◆ **Problems to work on**
• a. In the account of stigma and fear, why did psychiatrists become dismissive? Answer in one to three sentences.
• b. Repeat the passage of the account of stigma and fear from "Psychiatrists became dismissive" to "me, to listen.".
• c. Go on with the account of stigma and fear from its last sentence.

◆ **Text excerpt**

-- -- --

There’s something strange that occurs in highly stigmatized identities: the shame of being that identity and the shame of wanting to be identified as that identity. As someone with a degree of sustained insight, it was difficult to explain how my life was being run by a bunch of lies. Lies that would make me too scared to shower alone or to shower with the shower curtain closed. Lies that convinced me that I was actively pursued by entities that I couldn’t fully comprehend. And lies that convinced me that my own wife’s miscarriage was part of a curse and that it was all my fault.
Psychiatrists became dismissive when they saw that I did not fit their cookie-cutter description of a diagnosis. “That’s totally normal,” they were deadpan, despite my anxious demeanor, “everyone experiences those kinds of things.” True, everyone gets spooked by shadows… but I felt as though this was different. I was and am too afraid to bring it up to a psychiatrist for fear of being lambasted for my insight that I was too afraid to go home to shadows that patrolled my apartment. I was convinced something was happening, I just needed someone to believe me, to listen.

-- -- --

◆ **Source material**
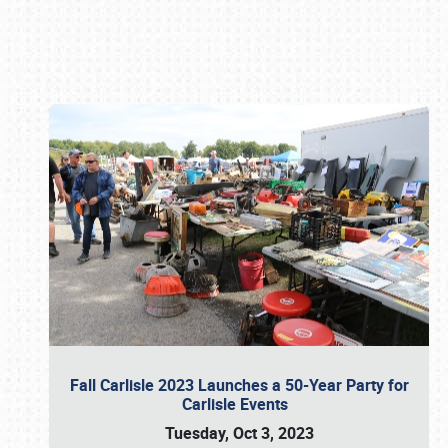
Book online or call (800) 216-1876
Fall Carlisle 2023 Launches a 50-Year Party for
Carlisle Events
Tuesday, Oct 3, 2023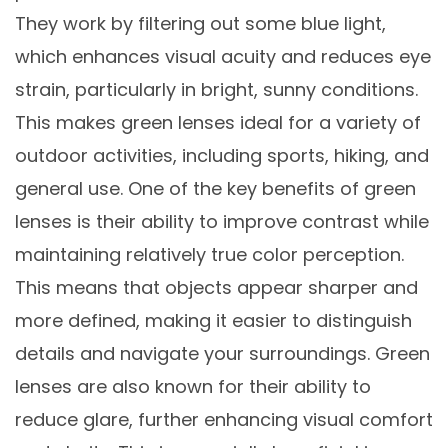
They work by filtering out some blue light,
which enhances visual acuity and reduces eye
strain, particularly in bright, sunny conditions.
This makes green lenses ideal for a variety of
outdoor activities, including sports, hiking, and
general use. One of the key benefits of green
lenses is their ability to improve contrast while
maintaining relatively true color perception.
This means that objects appear sharper and
more defined, making it easier to distinguish
details and navigate your surroundings. Green
lenses are also known for their ability to
reduce glare, further enhancing visual comfort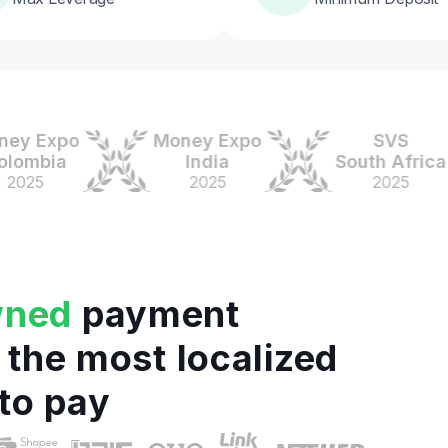
Expo
Money Expo
SVS
bia
India
South Africa
5
2025
2025
wned
payment
 the most localized
to pay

-- -- --

◆ **Response list**
• a. According to the account, psychiatrists became dismissive when they saw that the writer did not fit their cookie-cutter description of a diagnosis.

• b.
Psychiatrists became dismissive when they saw that I did not fit their cookie-cutter description of a diagnosis. “That’s totally normal,” they were deadpan, despite my anxious demeanor, “everyone experiences those kinds of things.” True, everyone gets spooked by shadows… but I felt as though this was different. I was and am too afraid to bring it up to a psychiatrist for fear of being lambasted for my insight that I was too afraid to go home to shadows that patrolled my apartment. I was convinced something was happening, I just needed someone to believe me, to listen.

• c.
By fighting for an identity I never really wanted, I came across a paradox. I was stuck. I felt like I was fighting so hard for attention rather than getting support. I got very weak and tired from running away from psychosis yet being pulled towards it that it’s wearing me down. And I can only imagine how this must feel for someone who has to fight this on a daily basis: with doctor’s monitoring, family members judging, society portraying stigma…
I am convinced that all of this was my fault; whether through society, the medical community or my own self-esteem. Maybe I’m here, with 4 televisions on, yelling in the hallway so I can scare off the shadows because I made myself this way for attention. At this point, I don’t want to seek out assistance or services because of the question they will inevitably ask: “how can I help you?” and I will have to admit that I truly believe that something is wrong that I am experiencing psychosis.
I just want to reveal something that haunts me deeply, something I try so hard to suppress, and just get some sort of support and acknowledgment. This idea of dismissing people’s experiences in hopes of that helping them feeling better somehow is erroneous and needs to be exchanged for a better tactic: just listening.